A sea of rainbowIn a time where you can look out at a sea of rainbow, it is easy to sit comfortably and rest on the laurels of the activists of yesteryear. Yet now is not the time to be complacent. We live in a time in which same-sex couples proudly brandish wedding rings, while the sex workers who brought us Pride operate in secret. A time where more people than ever are attending their city’s Pride, but more Americans claim to have seen a ghost than a Trans person. A time when Law Enforcement apologizes for the nights on Christopher Street in June 1969, yet the 2019 murder cases of over a dozen Trans Women of Color run cold.

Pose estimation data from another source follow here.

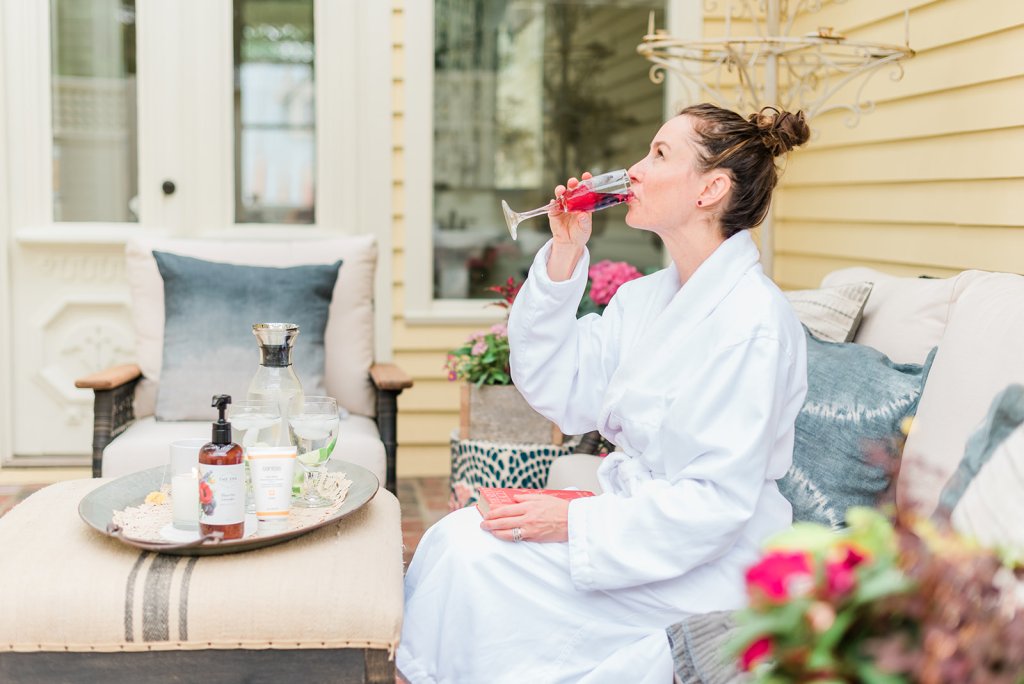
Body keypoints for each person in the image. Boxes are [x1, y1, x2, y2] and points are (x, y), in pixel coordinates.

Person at [397, 103, 811, 683]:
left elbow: (714, 504)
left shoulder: (752, 324)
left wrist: (575, 520)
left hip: (710, 561)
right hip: (642, 530)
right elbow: (558, 385)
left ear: (710, 189)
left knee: (476, 559)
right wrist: (565, 251)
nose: (633, 169)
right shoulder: (647, 300)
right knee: (455, 538)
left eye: (659, 155)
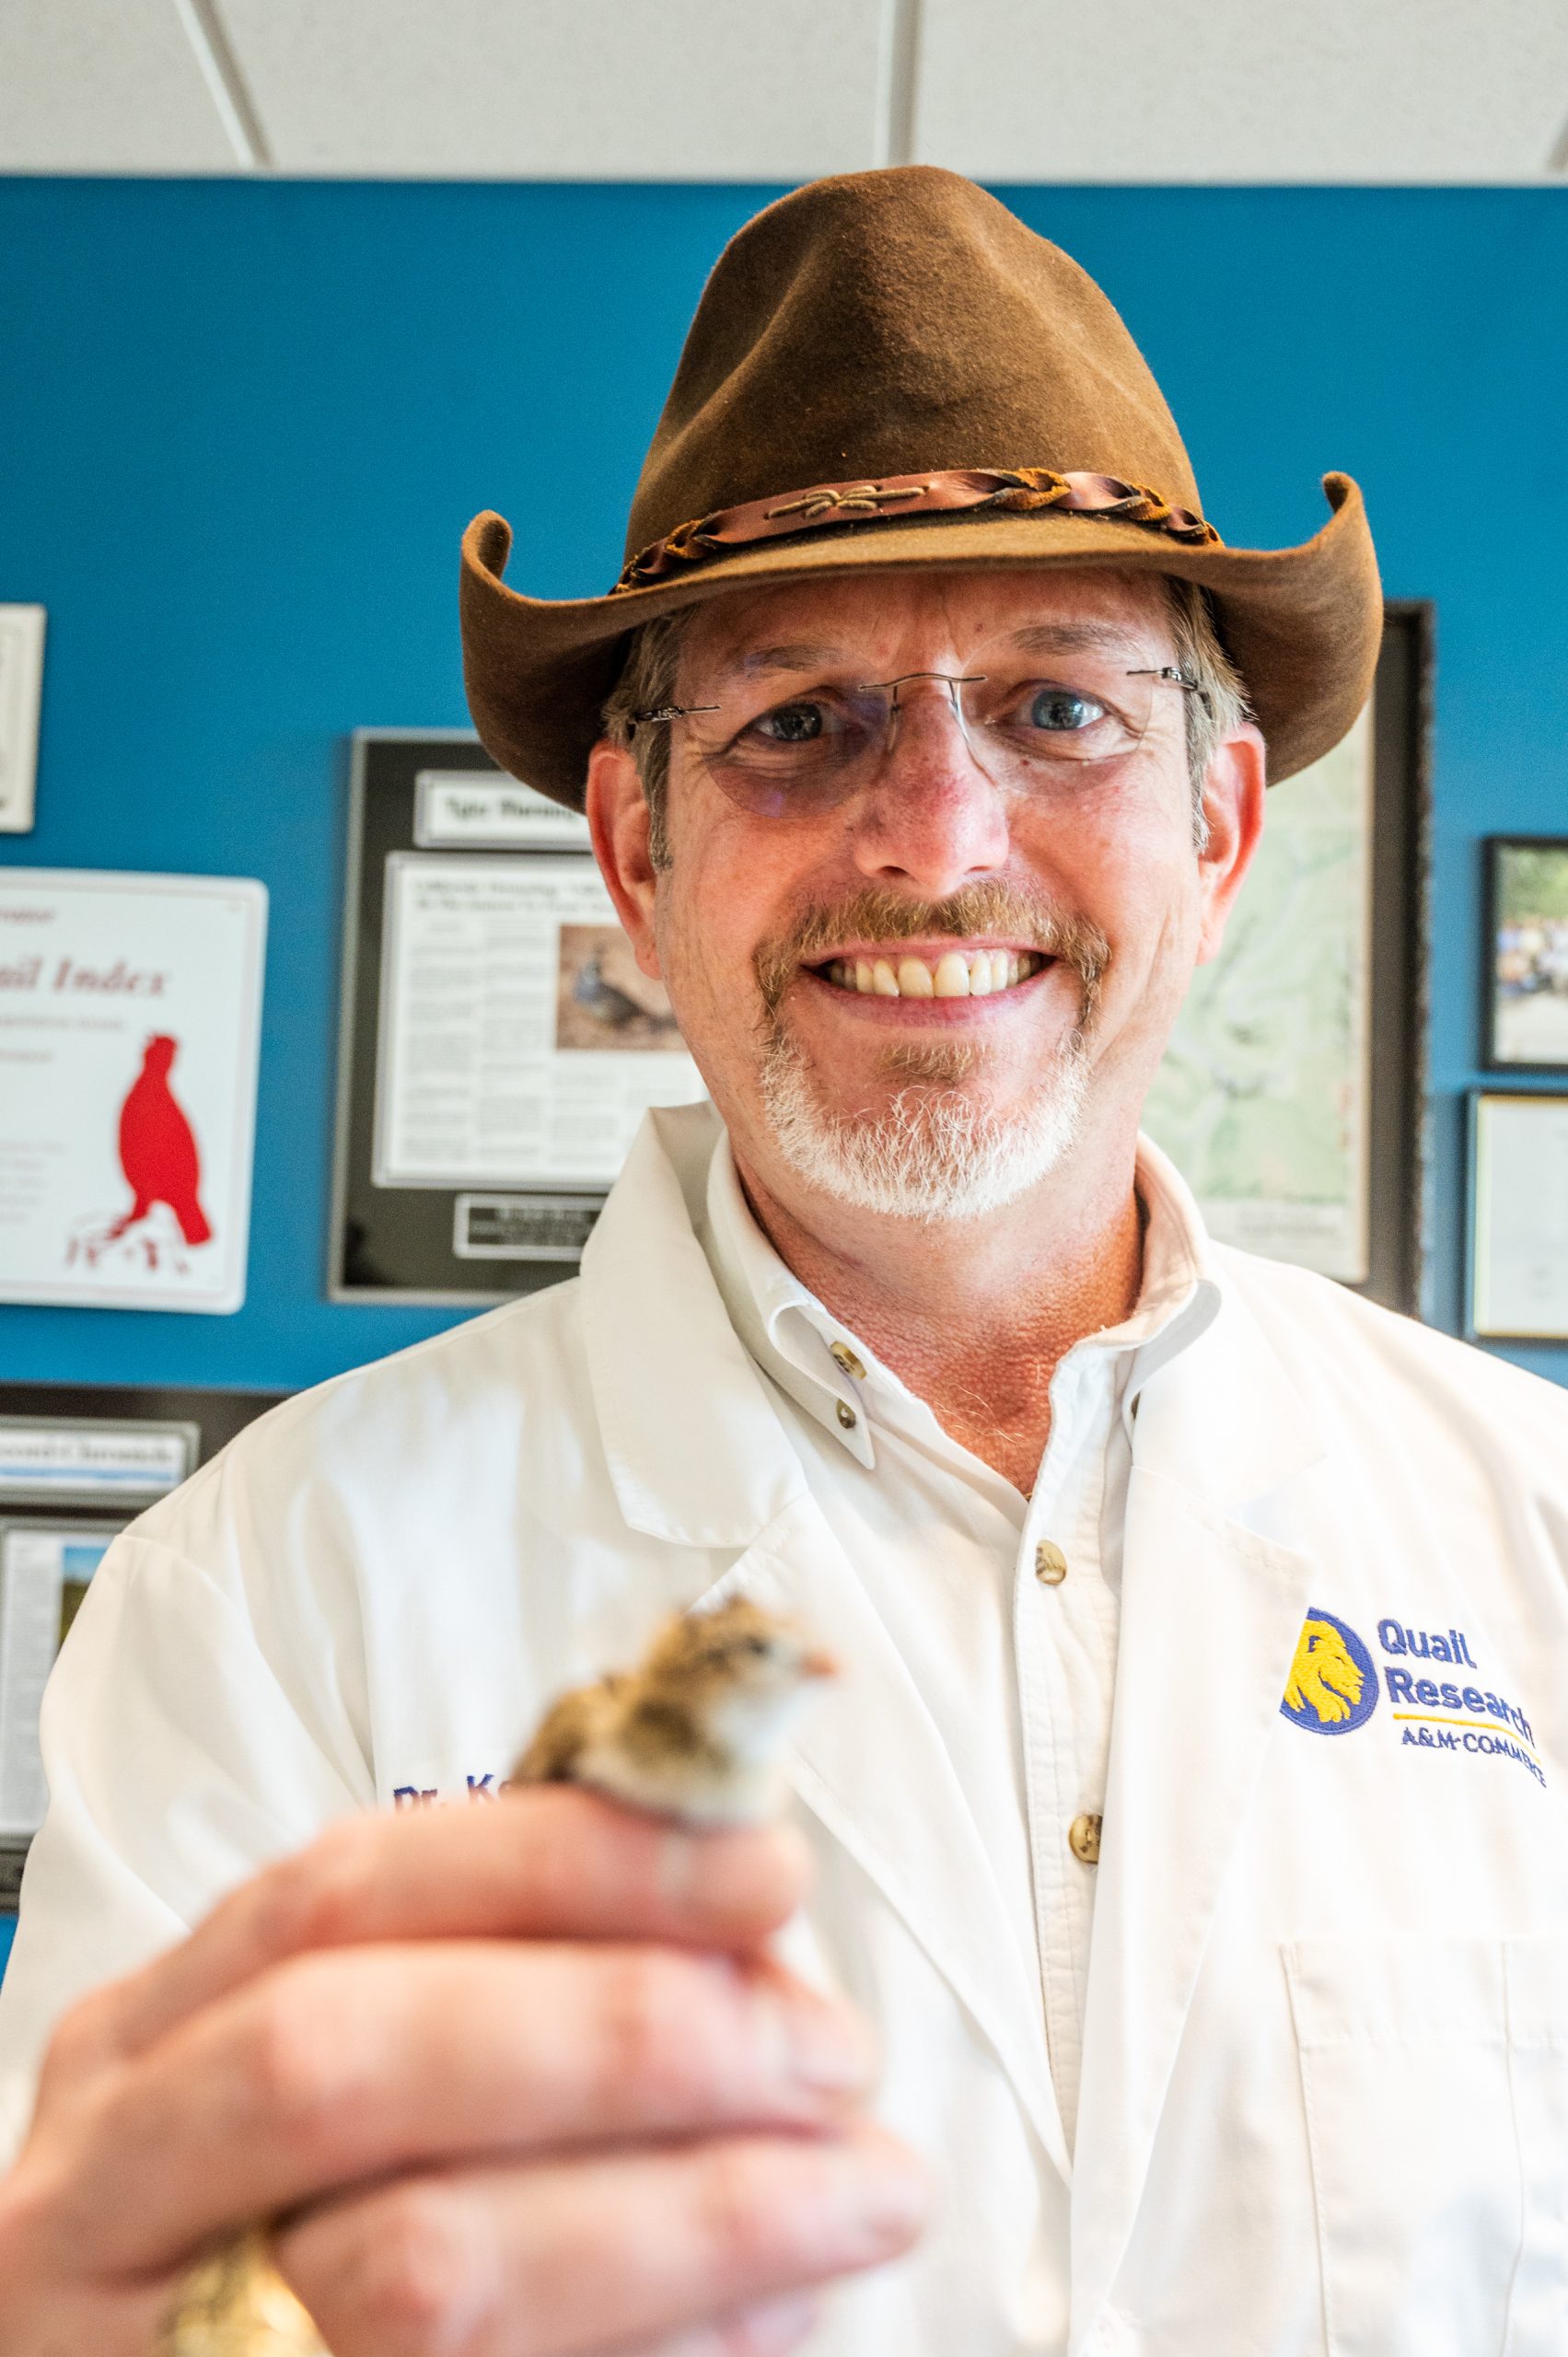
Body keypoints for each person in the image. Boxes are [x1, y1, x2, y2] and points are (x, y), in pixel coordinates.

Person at [3, 165, 1567, 2357]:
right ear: (642, 856)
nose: (935, 832)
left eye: (1058, 708)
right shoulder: (270, 1591)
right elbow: (148, 2294)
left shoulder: (1532, 1528)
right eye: (799, 720)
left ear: (1215, 832)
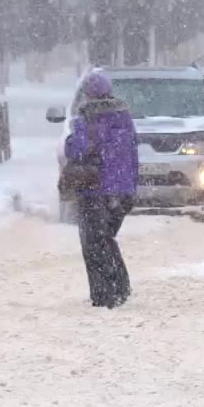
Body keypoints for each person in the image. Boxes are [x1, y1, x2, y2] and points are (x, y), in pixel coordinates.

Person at [64, 72, 139, 308]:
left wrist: (72, 140)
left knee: (93, 243)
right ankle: (120, 286)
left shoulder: (87, 119)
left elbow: (76, 150)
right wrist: (130, 186)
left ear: (88, 93)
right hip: (123, 191)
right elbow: (133, 155)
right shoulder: (124, 118)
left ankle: (104, 293)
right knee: (106, 238)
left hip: (94, 189)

The time to advocate for our community is not confined to one month, rather it is a yearlong fight that requires constant listening to communities, unpacking privilege, sitting in that discomfort, and then persevering against the status quo. Civil disobedience is not meant to be comfortable, its very nature is to provoke. For as long as corporations and law enforcement dominate Pride, there will always be a need for an event that recenters the folx who these institutions ignore. Protests like Dyke March are important not because they harken back to history, but because there is still history to be made.